Marin laughed, shaking her head and smiling at Emonael, considering her demonic nature for a moment before she spoke softly. “I doubt that, Emonael. You’ll outlive me by a long, long time . . . and your starting point will be far beyond my own. You had better surpass me, you hear me?”
“I’ll do my best, Teacher. I promise,” Emonael replied happily, smiling more. After a pause, she continued. “So, in the fight with the drakes I noticed something interesting. As one of them was breathing in for its fire breath, I noticed an odd tone to the sound of the inhalation. Do you think that it was actually forming the sounds needed for a natural fire spell of sorts?”

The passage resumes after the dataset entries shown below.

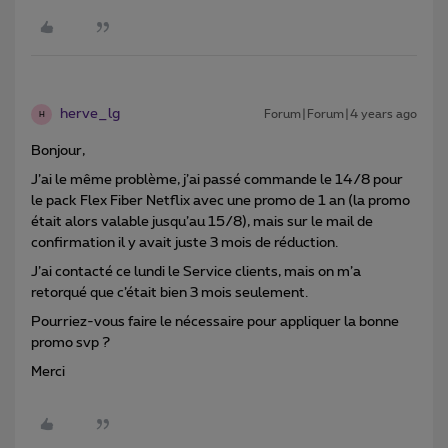
herve_lg
Forum|Forum|4 years ago
H
Bonjour,
J’ai le même problème, j’ai passé commande le 14/8 pour
le pack Flex Fiber Netflix avec une promo de 1 an (la promo
était alors valable jusqu’au 15/8), mais sur le mail de
confirmation il y avait juste 3 mois de réduction.
J’ai contacté ce lundi le Service clients, mais on m’a
retorqué que c’était bien 3 mois seulement.
Pourriez-vous faire le nécessaire pour appliquer la bonne
promo svp ?
Merci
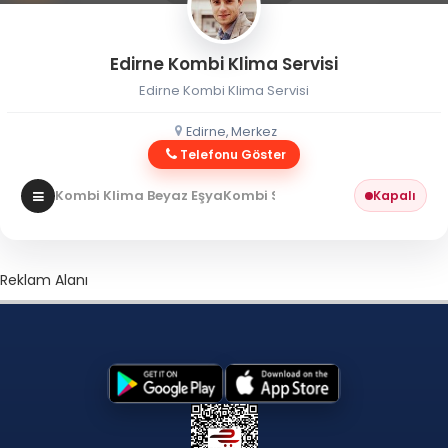
Edirne Kombi Klima Servisi
Edirne Kombi Klima Servisi
Edirne, Merkez
Telefonu Göster
Kombi Klima Beyaz Eşya
Kombi Servisi
Kapalı
Reklam Alanı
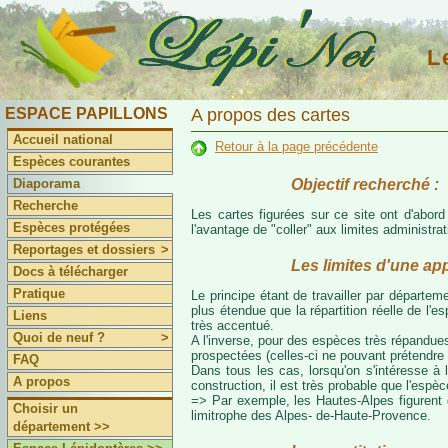
L
ESPACE PAPILLONS
A propos des cartes
Accueil national
Retour à la page précédente
Espèces courantes
Objectif recherché :
Diaporama
Recherche
Les cartes figurées sur ce site ont d'abor
Espèces protégées
l'avantage de "coller" aux limites administr
Reportages et dossiers
>
Les limites d'une ap
Docs à télécharger
Pratique
Le principe étant de travailler par départeme
plus étendue que la répartition réelle de l'
Liens
très accentué.
Quoi de neuf ?
>
A l'inverse, pour des espèces très répandues
prospectées (celles-ci ne pouvant prétendre 
FAQ
Dans tous les cas, lorsqu'on s'intéresse à l
A propos
construction, il est très probable que l'espè
=> Par exemple, les Hautes-Alpes figurent da
Choisir un
limitrophe des Alpes- de-Haute-Provence.
département >>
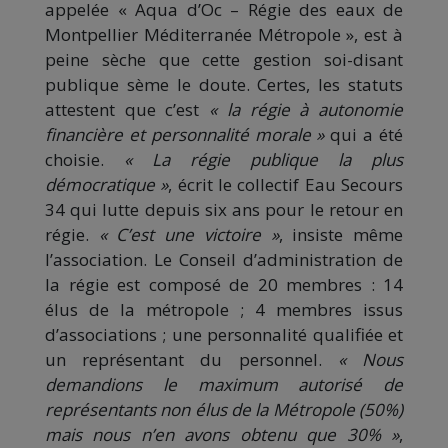
appelée « Aqua d’Oc – Régie des eaux de
Montpellier Méditerranée Métropole », est à
peine sèche que cette gestion soi-disant
publique sème le doute. Certes, les statuts
attestent que c’est
« la régie à autonomie
financière et personnalité morale »
qui a été
choisie.
« La régie publique la plus
démocratique »
, écrit le collectif Eau Secours
34 qui lutte depuis six ans pour le retour en
régie.
« C’est une victoire »
, insiste même
l’association. Le Conseil d’administration de
la régie est composé de 20 membres : 14
élus de la métropole ; 4 membres issus
d’associations ; une personnalité qualifiée et
un représentant du personnel.
« Nous
demandions le maximum autorisé de
représentants non élus de la Métropole (50%)
mais nous n’en avons obtenu que 30% »
,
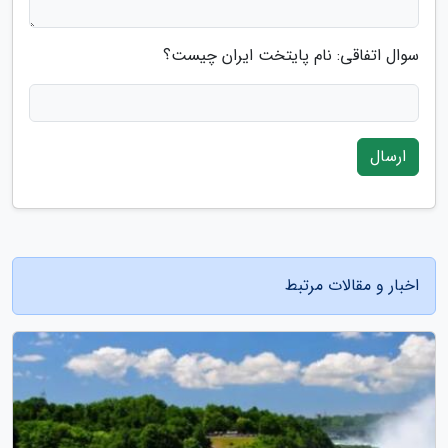
سوال اتفاقی: نام پایتخت ایران چیست؟
ارسال
اخبار و مقالات مرتبط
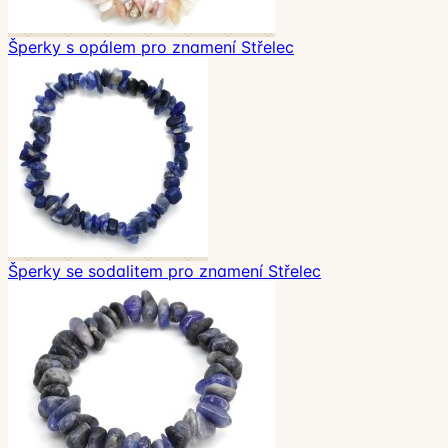
Šperky s opálem pro znamení Střelec
Šperky se sodalitem pro znamení Střelec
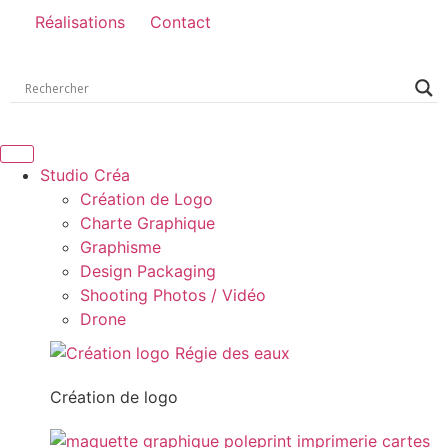
Réalisations
Contact
Studio Créa
Création de Logo
Charte Graphique
Graphisme
Design Packaging
Shooting Photos / Vidéo
Drone
Création de logo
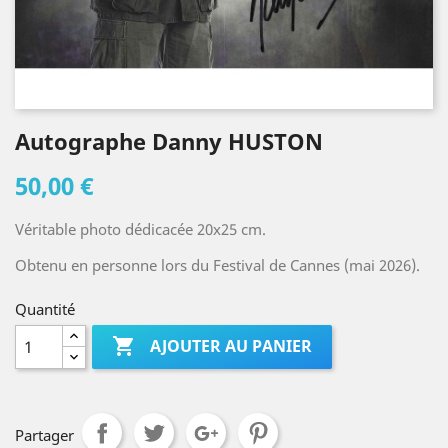
Autographe Danny HUSTON
50,00 €
Véritable photo dédicacée 20x25 cm.
Obtenu en personne lors du Festival de Cannes (mai 2026).
Quantité

AJOUTER AU PANIER
Partager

“That’s entirely possible. I’ve long wondered how the first magi learned to cast spells. The most likely answer is that they learned from the gods, or other beings of power. It’s also possible that they tried to mimic the fey, elementals, or other natural spellcasters,” Marin replied, smiling as she continued toward the tower. “It’s even possible some tried to copy monsters with innate magic of their own, like fire drakes and other creatures. I honestly don’t know. I know that dwarves have a strange, rune-based form of forging magic into metal and stone, but I’ve spent my life on just one form of magic, adding an entire second field would take more time than even an elven life could encompass.”